The ministry’s directive ordered government authorities at all levels to check whether companies within their jurisdiction that produce and store hazardous materials comply with safety regulations, including if they are a safe distance from residential areas and do not exceed storage limits.
There were about seven small explosions in the area on Saturday, according to a post on the micro-blog of the official China Central Television.
A resident surnamed Sun, who had rented an office about 1000 meters away from the warehouse, said he would not have done so had he known there was storage of risky materials nearby.

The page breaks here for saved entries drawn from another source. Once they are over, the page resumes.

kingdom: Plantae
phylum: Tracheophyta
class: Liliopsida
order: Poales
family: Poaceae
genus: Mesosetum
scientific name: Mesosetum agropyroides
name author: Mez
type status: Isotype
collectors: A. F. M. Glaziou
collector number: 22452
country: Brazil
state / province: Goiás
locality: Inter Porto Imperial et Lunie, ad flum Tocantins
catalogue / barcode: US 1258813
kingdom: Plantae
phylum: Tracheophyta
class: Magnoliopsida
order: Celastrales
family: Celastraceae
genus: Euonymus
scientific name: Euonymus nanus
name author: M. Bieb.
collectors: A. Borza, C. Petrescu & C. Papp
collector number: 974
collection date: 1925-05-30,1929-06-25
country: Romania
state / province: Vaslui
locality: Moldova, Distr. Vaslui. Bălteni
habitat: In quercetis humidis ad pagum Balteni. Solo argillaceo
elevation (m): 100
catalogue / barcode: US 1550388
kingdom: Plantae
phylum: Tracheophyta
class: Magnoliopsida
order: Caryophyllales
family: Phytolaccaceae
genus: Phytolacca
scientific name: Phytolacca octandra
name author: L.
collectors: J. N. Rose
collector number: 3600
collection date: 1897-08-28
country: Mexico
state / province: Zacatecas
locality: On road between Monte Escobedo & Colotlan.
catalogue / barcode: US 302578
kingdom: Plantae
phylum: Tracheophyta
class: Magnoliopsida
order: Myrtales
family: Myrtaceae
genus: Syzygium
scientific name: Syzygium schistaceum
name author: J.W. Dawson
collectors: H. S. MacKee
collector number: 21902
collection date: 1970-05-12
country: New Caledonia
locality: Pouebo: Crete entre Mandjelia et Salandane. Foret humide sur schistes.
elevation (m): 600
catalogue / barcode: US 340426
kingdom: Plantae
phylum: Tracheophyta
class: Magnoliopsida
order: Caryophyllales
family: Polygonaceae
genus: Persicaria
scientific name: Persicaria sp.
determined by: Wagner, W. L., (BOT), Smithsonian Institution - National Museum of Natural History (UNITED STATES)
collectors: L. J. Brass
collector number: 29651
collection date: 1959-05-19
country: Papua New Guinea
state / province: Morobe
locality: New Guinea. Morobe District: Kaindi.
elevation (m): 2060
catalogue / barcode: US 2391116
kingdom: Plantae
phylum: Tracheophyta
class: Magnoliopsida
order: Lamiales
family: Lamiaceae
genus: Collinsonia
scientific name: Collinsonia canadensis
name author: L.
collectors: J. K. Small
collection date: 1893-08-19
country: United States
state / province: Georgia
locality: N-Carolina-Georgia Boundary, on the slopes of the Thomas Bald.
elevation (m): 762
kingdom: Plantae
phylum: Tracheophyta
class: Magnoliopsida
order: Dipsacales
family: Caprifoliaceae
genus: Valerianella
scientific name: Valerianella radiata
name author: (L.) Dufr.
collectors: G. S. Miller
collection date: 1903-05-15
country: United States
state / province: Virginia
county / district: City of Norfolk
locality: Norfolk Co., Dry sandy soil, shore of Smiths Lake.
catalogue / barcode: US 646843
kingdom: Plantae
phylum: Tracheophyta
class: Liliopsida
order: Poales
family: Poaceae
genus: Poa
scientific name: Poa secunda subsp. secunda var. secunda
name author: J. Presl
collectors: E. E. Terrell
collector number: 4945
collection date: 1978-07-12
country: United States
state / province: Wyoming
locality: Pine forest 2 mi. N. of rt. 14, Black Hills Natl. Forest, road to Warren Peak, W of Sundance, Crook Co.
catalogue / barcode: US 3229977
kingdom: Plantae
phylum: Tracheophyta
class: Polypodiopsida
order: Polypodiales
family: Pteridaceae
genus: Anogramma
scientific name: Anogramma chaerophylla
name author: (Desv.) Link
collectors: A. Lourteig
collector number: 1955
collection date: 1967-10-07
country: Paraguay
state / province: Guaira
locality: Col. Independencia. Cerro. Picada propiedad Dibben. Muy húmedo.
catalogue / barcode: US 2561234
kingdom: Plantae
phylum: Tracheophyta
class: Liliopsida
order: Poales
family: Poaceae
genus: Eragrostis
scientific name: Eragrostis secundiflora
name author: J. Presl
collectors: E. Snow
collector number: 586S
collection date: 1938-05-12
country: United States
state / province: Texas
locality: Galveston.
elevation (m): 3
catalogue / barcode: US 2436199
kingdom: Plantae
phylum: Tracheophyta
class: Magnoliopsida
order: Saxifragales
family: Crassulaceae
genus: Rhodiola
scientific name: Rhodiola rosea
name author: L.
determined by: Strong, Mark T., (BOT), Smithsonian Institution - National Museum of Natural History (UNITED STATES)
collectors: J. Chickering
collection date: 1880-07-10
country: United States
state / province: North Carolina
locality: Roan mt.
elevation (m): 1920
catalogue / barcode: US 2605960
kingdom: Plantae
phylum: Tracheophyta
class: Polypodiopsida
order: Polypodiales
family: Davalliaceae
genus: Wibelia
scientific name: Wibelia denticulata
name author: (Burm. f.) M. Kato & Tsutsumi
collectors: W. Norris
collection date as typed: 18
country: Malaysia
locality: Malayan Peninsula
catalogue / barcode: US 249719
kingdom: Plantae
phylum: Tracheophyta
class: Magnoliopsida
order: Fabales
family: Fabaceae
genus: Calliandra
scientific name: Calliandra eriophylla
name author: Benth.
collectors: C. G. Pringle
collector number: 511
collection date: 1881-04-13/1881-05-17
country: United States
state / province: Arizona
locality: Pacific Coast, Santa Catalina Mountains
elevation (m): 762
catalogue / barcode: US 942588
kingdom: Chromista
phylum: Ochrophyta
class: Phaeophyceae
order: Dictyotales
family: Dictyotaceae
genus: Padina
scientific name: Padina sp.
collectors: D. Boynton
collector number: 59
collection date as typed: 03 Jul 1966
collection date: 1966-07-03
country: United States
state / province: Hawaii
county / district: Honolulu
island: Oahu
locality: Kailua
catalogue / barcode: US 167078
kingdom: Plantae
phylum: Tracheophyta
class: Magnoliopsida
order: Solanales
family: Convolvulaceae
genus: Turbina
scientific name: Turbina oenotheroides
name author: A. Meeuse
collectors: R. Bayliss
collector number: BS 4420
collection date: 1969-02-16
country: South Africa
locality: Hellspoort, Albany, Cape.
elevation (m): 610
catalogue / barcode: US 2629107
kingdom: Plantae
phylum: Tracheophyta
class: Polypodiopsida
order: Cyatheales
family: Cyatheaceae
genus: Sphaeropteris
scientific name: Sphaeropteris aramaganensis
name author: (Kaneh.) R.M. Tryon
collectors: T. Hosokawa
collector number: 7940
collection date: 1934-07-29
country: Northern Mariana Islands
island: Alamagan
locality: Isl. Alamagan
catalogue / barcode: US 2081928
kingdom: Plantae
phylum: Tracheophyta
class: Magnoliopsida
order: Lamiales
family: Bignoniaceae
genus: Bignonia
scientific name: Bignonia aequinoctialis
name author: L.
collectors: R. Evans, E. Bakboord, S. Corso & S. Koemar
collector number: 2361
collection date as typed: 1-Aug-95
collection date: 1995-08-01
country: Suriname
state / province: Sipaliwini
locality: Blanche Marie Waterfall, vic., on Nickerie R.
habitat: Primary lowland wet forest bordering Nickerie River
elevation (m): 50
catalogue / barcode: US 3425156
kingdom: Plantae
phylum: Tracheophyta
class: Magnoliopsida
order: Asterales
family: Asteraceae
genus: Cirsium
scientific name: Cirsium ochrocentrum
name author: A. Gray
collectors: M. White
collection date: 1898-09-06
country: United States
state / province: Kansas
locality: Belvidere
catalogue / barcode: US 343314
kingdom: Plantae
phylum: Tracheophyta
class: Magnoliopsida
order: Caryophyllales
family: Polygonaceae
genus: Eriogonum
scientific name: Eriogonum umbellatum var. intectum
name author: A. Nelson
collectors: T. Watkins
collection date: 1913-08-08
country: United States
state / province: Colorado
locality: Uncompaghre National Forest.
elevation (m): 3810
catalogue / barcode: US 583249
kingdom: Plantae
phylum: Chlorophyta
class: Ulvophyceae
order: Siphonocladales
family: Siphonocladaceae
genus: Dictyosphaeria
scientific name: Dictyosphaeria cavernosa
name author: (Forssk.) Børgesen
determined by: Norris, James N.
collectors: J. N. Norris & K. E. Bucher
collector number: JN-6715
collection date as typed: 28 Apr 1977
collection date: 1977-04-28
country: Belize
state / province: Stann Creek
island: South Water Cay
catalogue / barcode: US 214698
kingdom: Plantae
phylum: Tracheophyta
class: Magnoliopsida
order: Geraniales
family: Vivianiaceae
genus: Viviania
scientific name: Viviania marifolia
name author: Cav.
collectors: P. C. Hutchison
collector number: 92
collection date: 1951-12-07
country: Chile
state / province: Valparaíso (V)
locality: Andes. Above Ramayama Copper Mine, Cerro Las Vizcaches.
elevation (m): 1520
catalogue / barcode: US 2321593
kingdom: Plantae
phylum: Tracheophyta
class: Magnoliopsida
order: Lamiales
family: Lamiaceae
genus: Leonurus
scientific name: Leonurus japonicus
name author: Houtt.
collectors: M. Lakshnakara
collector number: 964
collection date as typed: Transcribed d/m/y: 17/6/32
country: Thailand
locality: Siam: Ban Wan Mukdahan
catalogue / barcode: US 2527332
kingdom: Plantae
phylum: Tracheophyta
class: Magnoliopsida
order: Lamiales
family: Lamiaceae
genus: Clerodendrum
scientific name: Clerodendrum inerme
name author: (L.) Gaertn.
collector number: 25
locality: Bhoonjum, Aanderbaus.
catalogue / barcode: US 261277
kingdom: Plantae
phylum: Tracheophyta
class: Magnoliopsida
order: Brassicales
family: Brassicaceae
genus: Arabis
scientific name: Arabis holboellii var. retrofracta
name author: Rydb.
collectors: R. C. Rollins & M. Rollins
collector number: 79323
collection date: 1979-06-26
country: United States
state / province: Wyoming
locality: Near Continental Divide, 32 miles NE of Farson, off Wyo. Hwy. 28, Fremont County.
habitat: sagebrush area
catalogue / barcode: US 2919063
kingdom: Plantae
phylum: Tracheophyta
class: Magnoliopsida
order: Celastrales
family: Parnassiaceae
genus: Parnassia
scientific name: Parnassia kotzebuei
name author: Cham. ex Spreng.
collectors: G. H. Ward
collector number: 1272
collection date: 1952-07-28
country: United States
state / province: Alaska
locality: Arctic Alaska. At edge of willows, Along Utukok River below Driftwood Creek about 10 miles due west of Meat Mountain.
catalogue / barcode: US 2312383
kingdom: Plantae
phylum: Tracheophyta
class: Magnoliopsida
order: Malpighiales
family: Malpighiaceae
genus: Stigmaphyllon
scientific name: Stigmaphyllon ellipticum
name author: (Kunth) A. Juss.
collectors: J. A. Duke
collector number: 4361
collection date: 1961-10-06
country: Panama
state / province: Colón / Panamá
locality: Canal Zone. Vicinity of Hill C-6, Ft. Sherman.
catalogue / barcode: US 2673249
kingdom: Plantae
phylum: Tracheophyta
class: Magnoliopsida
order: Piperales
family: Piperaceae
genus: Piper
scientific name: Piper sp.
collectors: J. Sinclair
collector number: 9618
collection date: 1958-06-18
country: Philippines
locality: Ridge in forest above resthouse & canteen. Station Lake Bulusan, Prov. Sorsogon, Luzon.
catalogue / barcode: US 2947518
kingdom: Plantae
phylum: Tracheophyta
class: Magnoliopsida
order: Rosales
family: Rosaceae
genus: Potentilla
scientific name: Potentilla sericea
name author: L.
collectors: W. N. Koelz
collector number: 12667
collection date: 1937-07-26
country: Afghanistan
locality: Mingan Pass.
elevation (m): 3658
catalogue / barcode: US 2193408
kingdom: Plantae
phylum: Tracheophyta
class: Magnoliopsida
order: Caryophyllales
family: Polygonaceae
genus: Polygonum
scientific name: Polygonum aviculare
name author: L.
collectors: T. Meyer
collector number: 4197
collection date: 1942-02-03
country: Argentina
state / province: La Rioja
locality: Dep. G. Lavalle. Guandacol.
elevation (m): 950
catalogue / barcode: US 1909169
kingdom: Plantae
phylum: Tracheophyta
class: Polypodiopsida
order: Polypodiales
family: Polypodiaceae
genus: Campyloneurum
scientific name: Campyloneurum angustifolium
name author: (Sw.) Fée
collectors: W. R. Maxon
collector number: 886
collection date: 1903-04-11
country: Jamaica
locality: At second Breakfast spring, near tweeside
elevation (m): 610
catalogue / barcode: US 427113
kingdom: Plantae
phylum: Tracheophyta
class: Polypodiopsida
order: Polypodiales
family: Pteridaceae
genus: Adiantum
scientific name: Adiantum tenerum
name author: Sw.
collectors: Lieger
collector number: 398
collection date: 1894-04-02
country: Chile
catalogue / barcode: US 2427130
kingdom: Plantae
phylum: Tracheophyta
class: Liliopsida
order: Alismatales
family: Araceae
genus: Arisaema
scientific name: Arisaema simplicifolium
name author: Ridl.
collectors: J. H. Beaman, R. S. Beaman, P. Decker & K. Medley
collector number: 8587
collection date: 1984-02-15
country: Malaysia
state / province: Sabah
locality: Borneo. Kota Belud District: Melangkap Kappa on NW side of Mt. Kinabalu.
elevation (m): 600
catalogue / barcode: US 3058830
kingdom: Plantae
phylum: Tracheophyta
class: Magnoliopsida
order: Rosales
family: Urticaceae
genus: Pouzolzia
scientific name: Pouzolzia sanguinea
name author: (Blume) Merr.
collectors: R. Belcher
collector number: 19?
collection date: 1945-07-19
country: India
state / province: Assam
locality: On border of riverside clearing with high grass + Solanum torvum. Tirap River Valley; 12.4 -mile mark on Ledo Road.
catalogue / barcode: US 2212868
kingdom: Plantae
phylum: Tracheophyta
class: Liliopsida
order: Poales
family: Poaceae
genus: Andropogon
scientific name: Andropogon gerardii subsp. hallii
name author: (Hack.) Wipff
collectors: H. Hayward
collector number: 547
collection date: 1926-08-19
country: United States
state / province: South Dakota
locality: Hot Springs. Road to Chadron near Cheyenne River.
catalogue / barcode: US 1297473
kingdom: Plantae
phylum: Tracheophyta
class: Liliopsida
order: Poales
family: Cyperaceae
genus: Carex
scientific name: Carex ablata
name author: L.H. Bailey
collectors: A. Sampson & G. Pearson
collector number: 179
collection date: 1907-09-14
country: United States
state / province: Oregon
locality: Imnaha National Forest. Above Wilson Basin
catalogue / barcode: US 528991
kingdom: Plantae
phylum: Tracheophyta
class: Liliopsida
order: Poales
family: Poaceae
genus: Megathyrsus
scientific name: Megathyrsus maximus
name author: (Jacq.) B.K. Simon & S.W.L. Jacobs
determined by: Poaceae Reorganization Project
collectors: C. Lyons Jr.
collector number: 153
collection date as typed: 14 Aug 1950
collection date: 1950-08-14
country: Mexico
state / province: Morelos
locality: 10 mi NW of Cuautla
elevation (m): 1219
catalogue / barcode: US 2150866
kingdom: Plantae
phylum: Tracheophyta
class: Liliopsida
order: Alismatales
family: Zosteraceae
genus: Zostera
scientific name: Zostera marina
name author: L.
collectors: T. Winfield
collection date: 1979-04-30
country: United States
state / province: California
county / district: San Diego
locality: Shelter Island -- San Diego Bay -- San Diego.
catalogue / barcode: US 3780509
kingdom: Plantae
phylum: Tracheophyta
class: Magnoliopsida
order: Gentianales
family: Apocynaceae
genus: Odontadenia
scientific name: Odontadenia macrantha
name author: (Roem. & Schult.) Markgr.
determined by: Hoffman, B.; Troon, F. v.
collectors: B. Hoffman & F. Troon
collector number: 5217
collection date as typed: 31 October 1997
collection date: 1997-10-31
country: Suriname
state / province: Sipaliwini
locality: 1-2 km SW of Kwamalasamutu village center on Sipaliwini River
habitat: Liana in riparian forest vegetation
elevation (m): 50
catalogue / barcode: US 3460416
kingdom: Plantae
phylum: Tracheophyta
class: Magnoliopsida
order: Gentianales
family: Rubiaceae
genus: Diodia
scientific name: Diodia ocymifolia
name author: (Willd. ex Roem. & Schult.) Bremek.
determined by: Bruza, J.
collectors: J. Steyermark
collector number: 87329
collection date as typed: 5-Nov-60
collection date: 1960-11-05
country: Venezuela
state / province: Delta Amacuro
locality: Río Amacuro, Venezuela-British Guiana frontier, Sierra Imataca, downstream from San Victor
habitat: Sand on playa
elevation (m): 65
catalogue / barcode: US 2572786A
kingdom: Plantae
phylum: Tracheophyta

Fire fighters after the explosions.
The commission said lessons learned from the blasts are “extremely profound”.
More than 40 different types of hazardous chemicals were being stored at the site with a total volume of about 3,000 tons, deputy national fire chief Niu Hueguang was quoted as saying on the China Fire Services’ official website. But online map searches show the Ruihai worldwide Logistics warehouse was within 500 metres of both an expressway and a 100,000-square-meter (1-million-square-foot) apartment complex.
“Nobody told us that there were chemicals, or I would never have chosen to live here”, Liu Xuerui, 27, a local resident whose home was damaged, told the China Daily.
The clean-up is a major operation, as the explosions have affected 17,000 households and 1,700 companies.
Tianjin officials have been hard-pressed to answer how the warehouse was allowed to operate in its location.